NSW Parliament is calling for the Turnbull government to suspend a petroleum exploration licence for an area off the coast of Newcastle where seismic testing has recently taken place.
But the firm searching for gas has rejected the motion, saying parliament hasn’t considered the evidence.
Asset Energy spokesman Toby Foster said the company had proven it could operate through “evolving” regulatory framework over several years and believed its projects had done no harm to the environment.
The NSW upper house passed a motion on Tuesday that called for a halt to Asset Energy’s exploration in the PEP11 licence area until concerns about the regulatory process had been addressed.
Read more:Seismic testing ‘thin edge of the wedge’
It came after the state’s Liberal resources minister Don Harwin said in February he was concerned that seismic testing had been approved about 30km off the coast of Newcastle.
The testing took place last month, despite public backlash sparked by fears about the possible effect on the marine environment.
Asset Energy has left the door open to return for more tests and drilling if gas is found under the ocean floor.
Greens MP Justin Field said the federal government should suspend Asset Energy’s licence.
“Seismic testing off the coast of Newcastle caught the community by surprise but they’re now united in demanding no oil or gas fields off the NSW coast,” he said.
“Imagine sitting on the iconic Nobby’s Beach and looking beyond the waves at oil rigs, or the massive risk of a spill off Sydney’s Northern Beaches.
“The New Zealand government recently announced a ban on new oil and gas exploration in its waters.
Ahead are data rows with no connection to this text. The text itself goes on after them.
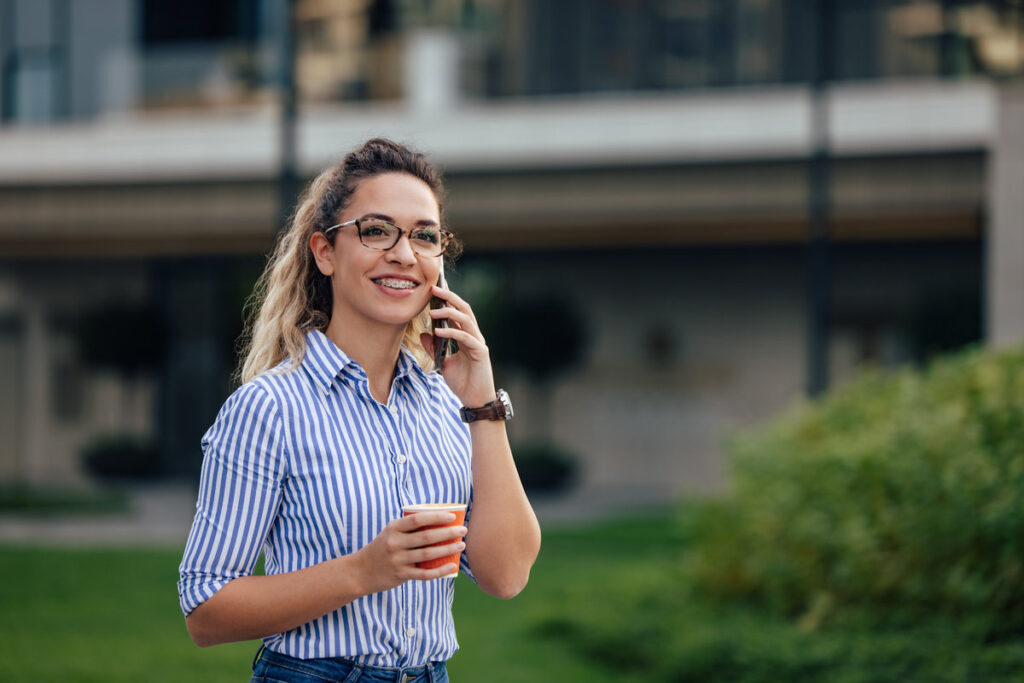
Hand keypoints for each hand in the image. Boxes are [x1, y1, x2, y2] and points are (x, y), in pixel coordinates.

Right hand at [353, 512, 466, 594]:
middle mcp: (395, 543)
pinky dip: (440, 570)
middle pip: (427, 537)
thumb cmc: (382, 548)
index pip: (417, 520)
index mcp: (393, 528)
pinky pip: (424, 573)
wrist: (360, 571)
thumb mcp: (390, 533)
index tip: (452, 516)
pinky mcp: (401, 575)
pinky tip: (451, 565)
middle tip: (463, 530)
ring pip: (428, 554)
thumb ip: (409, 528)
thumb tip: (439, 523)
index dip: (436, 517)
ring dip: (448, 549)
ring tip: (461, 545)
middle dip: (448, 533)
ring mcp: (398, 560)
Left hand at [421, 285, 496, 406]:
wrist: (475, 400)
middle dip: (449, 297)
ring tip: (433, 311)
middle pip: (464, 309)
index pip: (458, 311)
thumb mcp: (442, 363)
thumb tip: (423, 334)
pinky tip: (439, 331)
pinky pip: (465, 337)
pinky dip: (452, 332)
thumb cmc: (462, 382)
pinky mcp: (480, 352)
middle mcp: (474, 335)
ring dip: (449, 313)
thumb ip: (434, 348)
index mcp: (467, 336)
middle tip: (433, 288)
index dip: (447, 299)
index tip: (433, 289)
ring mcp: (478, 342)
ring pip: (467, 319)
The federal government should follow its example and do the same here.”
Mr Foster said Asset Energy was “vigorously pursuing” exploration of PEP11 because there was “excellent potential for the discovery of significant commercial quantities of natural gas”, which could support the gas needs of 300,000 manufacturing jobs, one million households and 33,000 businesses across the state.
“Asset Energy has demonstrated in its exploration off the coast of NSW that it can operate safely and within the evolving state and federal regulatory frameworks since it first acquired an interest in PEP11 in 2006,” he said.
“No safety nor environmental incidences have occurred in these operations and therefore the NSW Legislative Council’s motion does not appear to have considered the evidence available.”